Performance Std. Dev.

Accuracy

0.9486

0.007072

F1

0.9470

0.007963

Precision

0.9525

0.008399

Recall

0.9417

0.012985

Logloss

161.54

4.101283

L2 Regularized Logistic Regression

Metric

Performance

Performance Std. Dev.

Accuracy

0.8957

0.007327

F1

0.8920

0.007873

Precision

0.8852

0.012238

Recall

0.8991

0.008936

Logloss

114.35

6.413972

The random forest model clearly has a higher accuracy and F1 score. We have also tested the k-nearest-neighbor (KNN) model (not reported here).
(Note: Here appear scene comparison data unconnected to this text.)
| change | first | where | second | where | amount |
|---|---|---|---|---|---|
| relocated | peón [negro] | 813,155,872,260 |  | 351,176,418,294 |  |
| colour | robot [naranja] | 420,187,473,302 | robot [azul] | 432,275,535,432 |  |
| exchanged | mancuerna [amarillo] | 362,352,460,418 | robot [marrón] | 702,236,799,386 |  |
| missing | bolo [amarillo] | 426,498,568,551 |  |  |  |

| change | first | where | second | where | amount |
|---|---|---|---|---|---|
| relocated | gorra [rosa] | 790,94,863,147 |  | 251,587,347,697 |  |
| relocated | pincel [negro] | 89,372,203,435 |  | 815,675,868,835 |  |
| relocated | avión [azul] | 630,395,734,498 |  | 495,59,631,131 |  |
KNN and logistic regression have a similar level of performance, and was excluded for obvious reasons.

Use pip/pip3 to install namesex.:

pip install namesex

To use namesex, pass in an array or list of given names to predict(). For each element in the input list, predict() returns 1 or 0 for male or female prediction. Set “predprob = True” to return probability of being a male name. The following is a simple sample code.:

>>> import namesex
>>> ns = namesex.namesex()
>>> ns.predict(['民豪', '愛麗', '志明'])
array([1, 0, 1])
>>> ns.predict(['民豪', '愛麗', '志明'], predprob=True)
array([0.8245    , 0.25695238, 0.85      ])
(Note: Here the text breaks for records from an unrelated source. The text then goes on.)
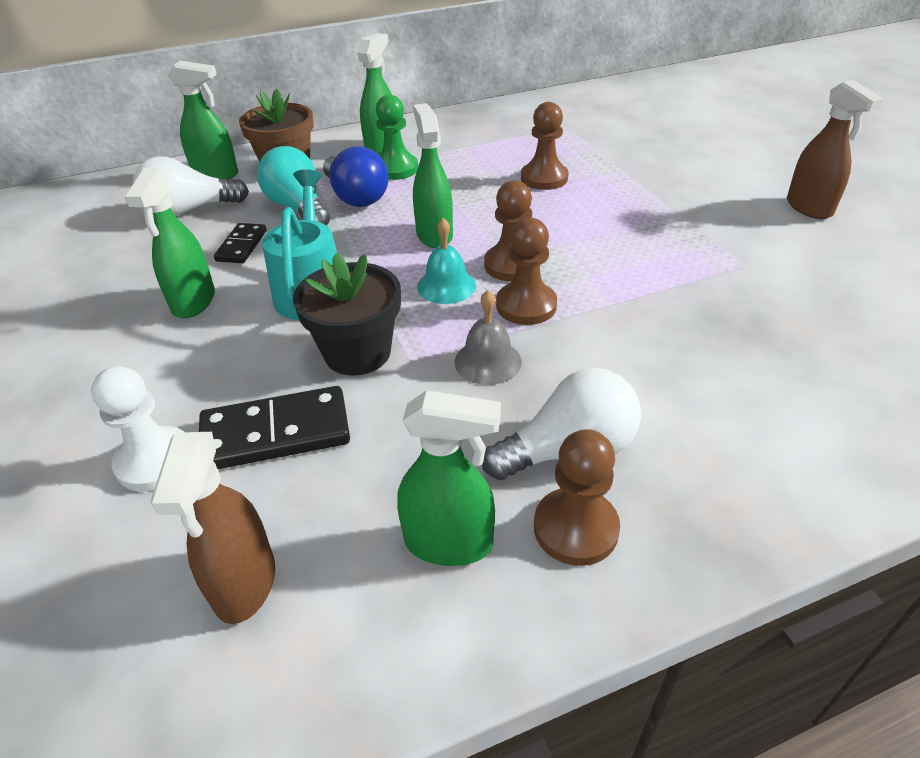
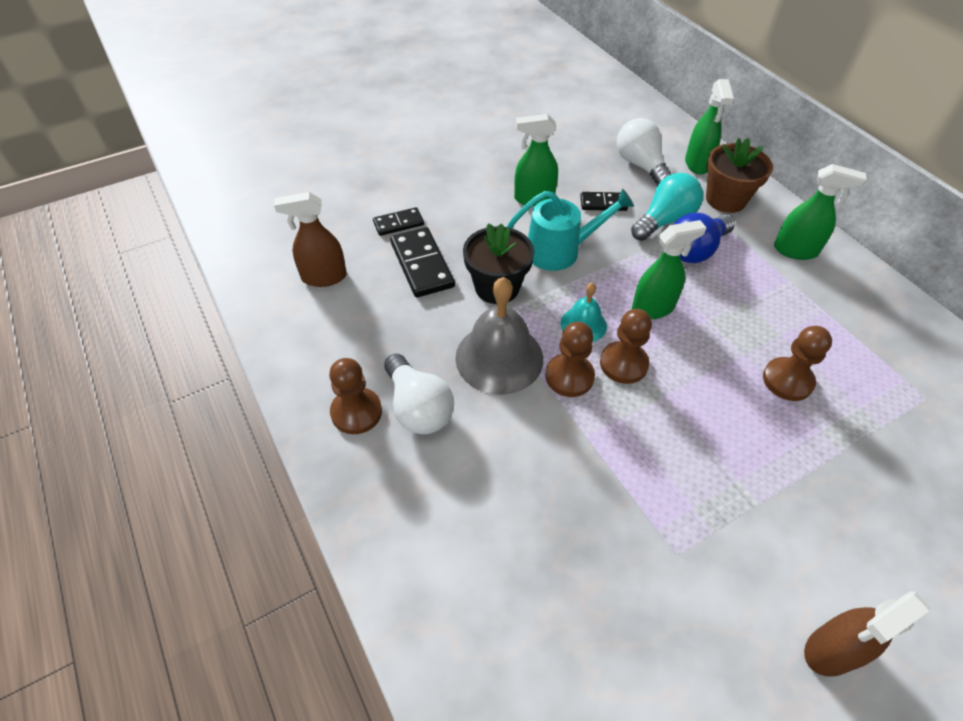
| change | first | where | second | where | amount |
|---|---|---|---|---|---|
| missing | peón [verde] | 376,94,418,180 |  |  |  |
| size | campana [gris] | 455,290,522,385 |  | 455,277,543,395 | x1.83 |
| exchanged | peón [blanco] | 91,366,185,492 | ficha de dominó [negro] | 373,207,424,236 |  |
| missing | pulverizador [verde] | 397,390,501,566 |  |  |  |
Note that namesex was trained using Chinese given names only. However, it may be used to classifier translated names as well:

>>> ns.predict(['莎拉波娃', '阿波羅', '雷', '艾美', '布蘭妮', '瑪麗亞'])
array([0, 1, 1, 0, 0, 0])

The model was trained using given names only. As a result, for the best performance, the input data should be preprocessed to keep given names only.:

>>> ns.predict(['黃志明春嬌', '黃志明', '志明', '黃春嬌', '春嬌'], predprob = True)
array([0.61825   , 0.79039286, 0.85      , 0.3646    , 0.3716    ])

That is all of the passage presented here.